It’s that time of year again folks.  Little League has begun!  cmbbWhile Noah took an early retirement package years ago, Chase is still in the game and, I might brag, he is one of the best ambivalent minor leaguers playing in our league today.  Ladies and gents, it’s open season on the hearts and souls of Moms everywhere as we try to manage through 8 weeks of America’s favorite pastime.

Only once have I been asked to keep the “official stats” for the team.  I have to admit, it is not an easy task.  RBI, ERA, 4-6-3?  The serious coaches keep track of all of these figures, but I wonder how much they really matter at this level of play.  In fact, I might propose that there are a large number of important statistics that are currently NOT being measured simply because no one has ever bothered to develop a cool anagram for them.  Well, guys and gals, those days are over.  I present to you:

  

The Mothers of Brothers Official Guide to BSTM

(Baseball Stats that Matter)

  1. I.O.B – For some kids, the more Innings on the Bench, the better.  These are the boys whose favorite position is “sitting” and preferably talking trash to any teammate who will engage with them.
  2. LTC Attempts The number of times each season that your son tries to Lose the Cup and sneak out of the house without wearing his jock.  Can you really blame them?
  3. D’s/Week — The number of Missed Dinners each week, due to games that start at 6:00 p.m.  Granola bars, Doritos, and hot dogs from the snack bar do not count as dinner.
  4. DC Percentage – The number of games your son plays wearing Dirty Clothes.  This year we were smart enough to buy two pairs of pants so I don’t find myself spot treating the bad stains as Chase is pulling his pants on.  But his baseball shirt is guaranteed to be filthy for at least 50 percent of the time.
  5. PB/Game – Now that I have a big minor leaguer, this number of Potty Breaks per Game is rarely more than 1.00.  And I must admit the TTP (time to potty) round trip time has plummeted.
  6. G-LAF’s – We are trying to limit the number of Gloves Left at Field to, uh, zero this year.  Expectations are set very high.
  7. M -ERR – This stat refers to Mother Error which equates to the number of times you mistake another child for your own because they all look the same under those hats.  If you actually cheer for the wrong child using your child’s name, please apply a multiplier of 10.
  8. A.G.W.C. –The Average Gum Wad Circumference is directly related to the age of your child.  I am happy to buy the Big League Chew, thanking the Universe that it’s not real chewing tobacco. Yet.
  9. TT –  The Thunder Threshold is the number of times it has to thunder before the coaches call the game.  After years of analyzing this particular stat I have come to the conclusion that the Mom TT is generally one quarter of the coaches TT.  For instance, we would call the game after one rumble; the coaches need at least four.
  10. I.B.M. – The Infield Beats Minute refer to the mother’s heart rate when her son is moved from the outfield to the infield.  The mother of the pitcher will have the highest I.B.M. at the game followed by the mother of the catcher and then the mother of the first baseman.  This year I might actually have an I.B.M stat for the first time. We will see.
  11. O.F.W.’s – Number of outfield warnings per spaced out player.  Score 1.0 for every “Look alive!” “Be Ready!” and “Coming to You!”
  12. A.B.C.’s – The number of overused At Bat Cliches per game depends largely on the number of spectators.  Everyone has their favorites including Wait for your Pitch!  Be a Hitter!  Good eye!  And Got a Piece of IT!
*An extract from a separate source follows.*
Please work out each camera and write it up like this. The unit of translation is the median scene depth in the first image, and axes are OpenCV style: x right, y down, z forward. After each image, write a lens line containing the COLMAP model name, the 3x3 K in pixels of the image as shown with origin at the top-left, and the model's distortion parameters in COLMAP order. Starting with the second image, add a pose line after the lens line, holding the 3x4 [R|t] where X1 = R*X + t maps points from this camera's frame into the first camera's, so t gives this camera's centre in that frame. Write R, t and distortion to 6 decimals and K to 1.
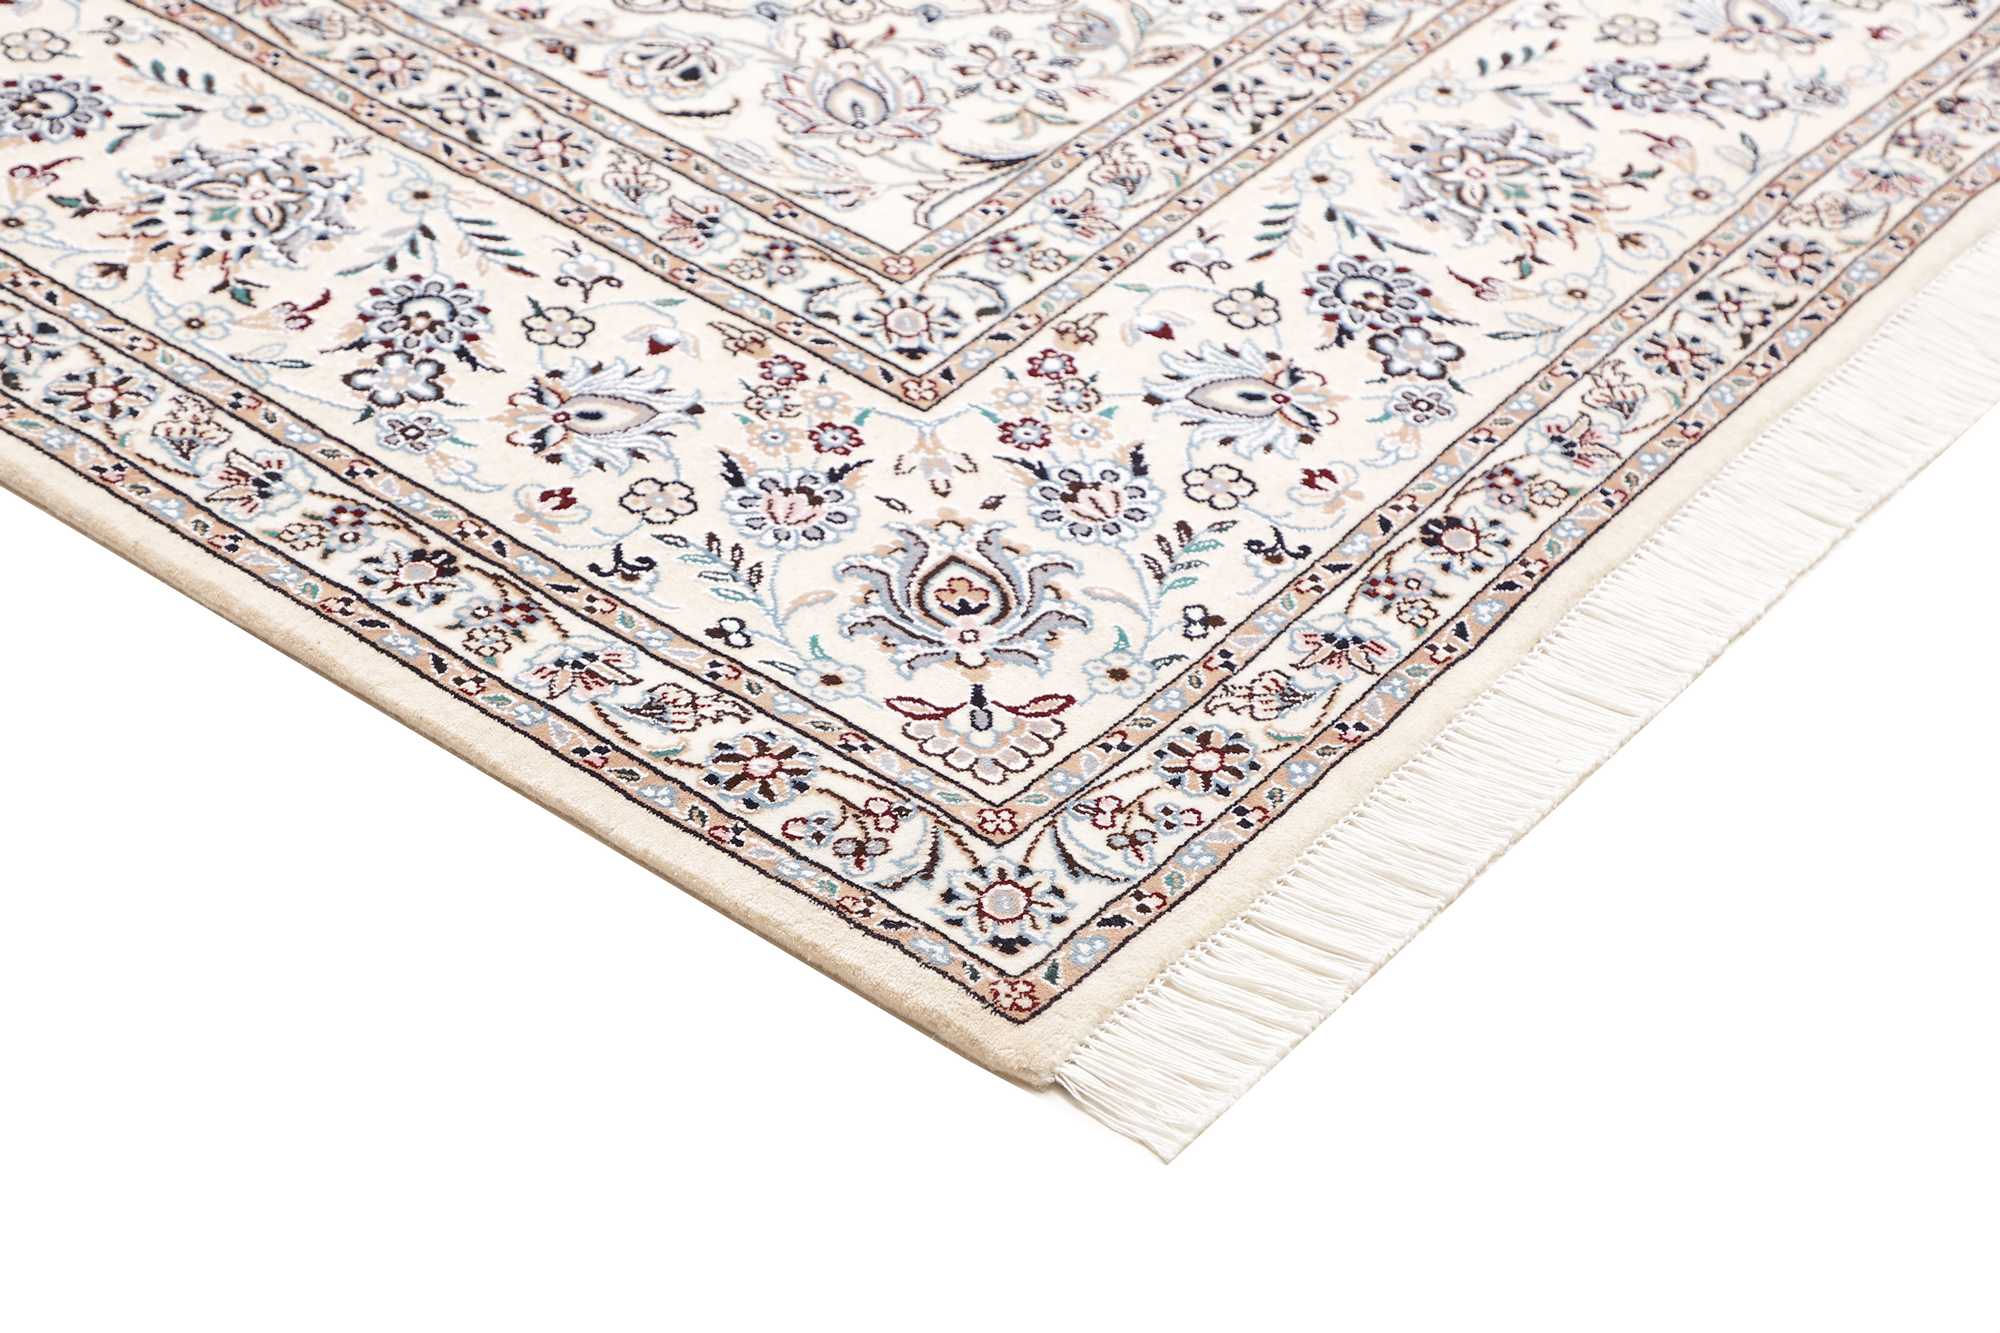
lens RADIAL K [[3500.6, 0, 1000.0], [0, 3500.6, 666.5], [0, 0, 1]] dist [0.264349, 0.164871]
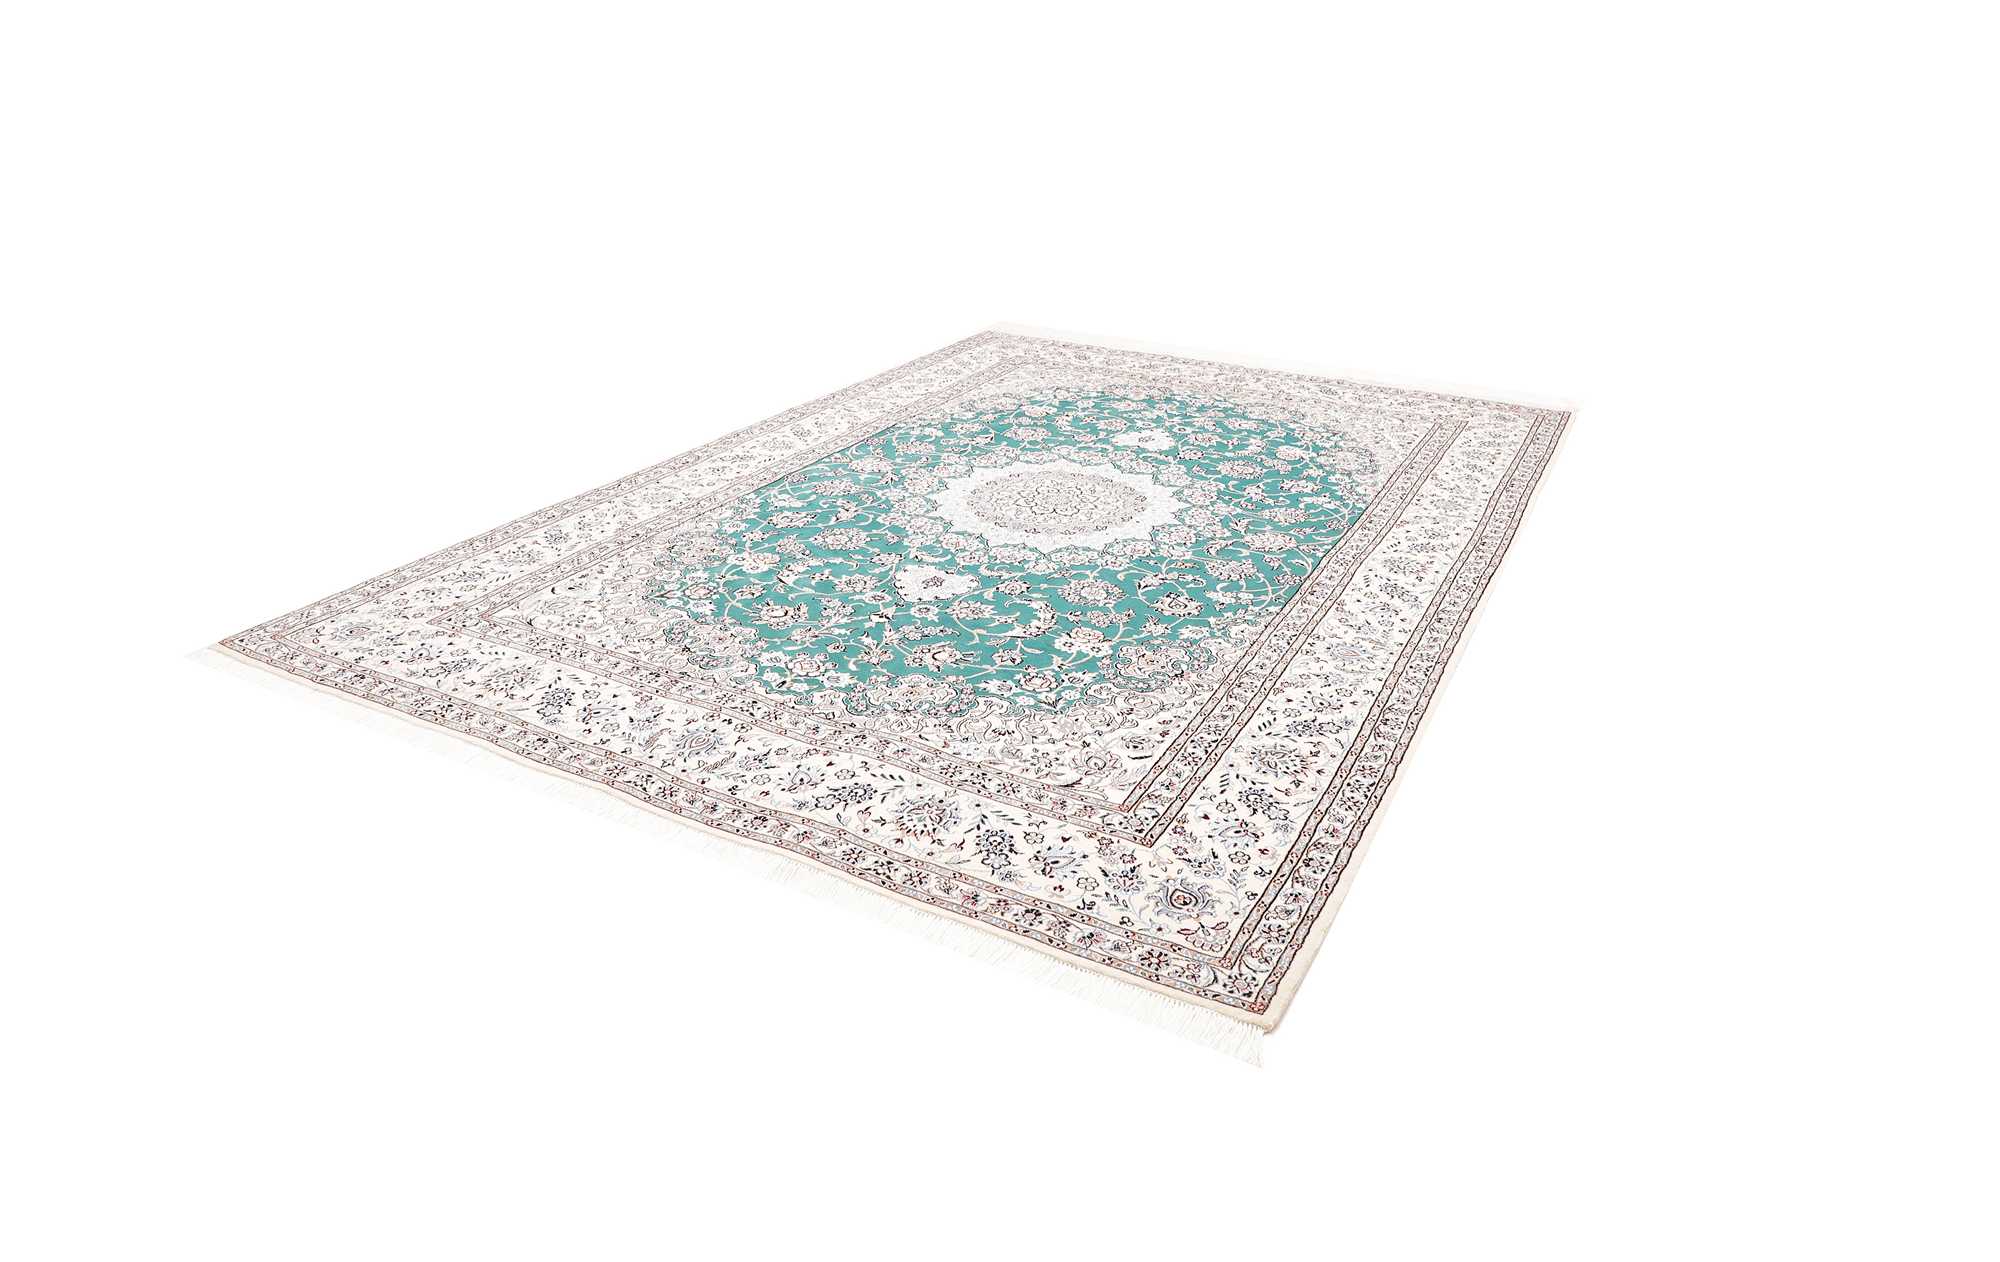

Finally, there is a fairly complicated formula to derive the tipping point at which you have had enough and pray for the season to be over.  It looks like this:

Number of games/season – Number of games/season + 4

Game 3 is set for Saturday.  Plaaaaaaaay ball!!!

I know there are other parental spectators out there – for little league, soccer, you name it.  What are some of the stats that you think need to be measured?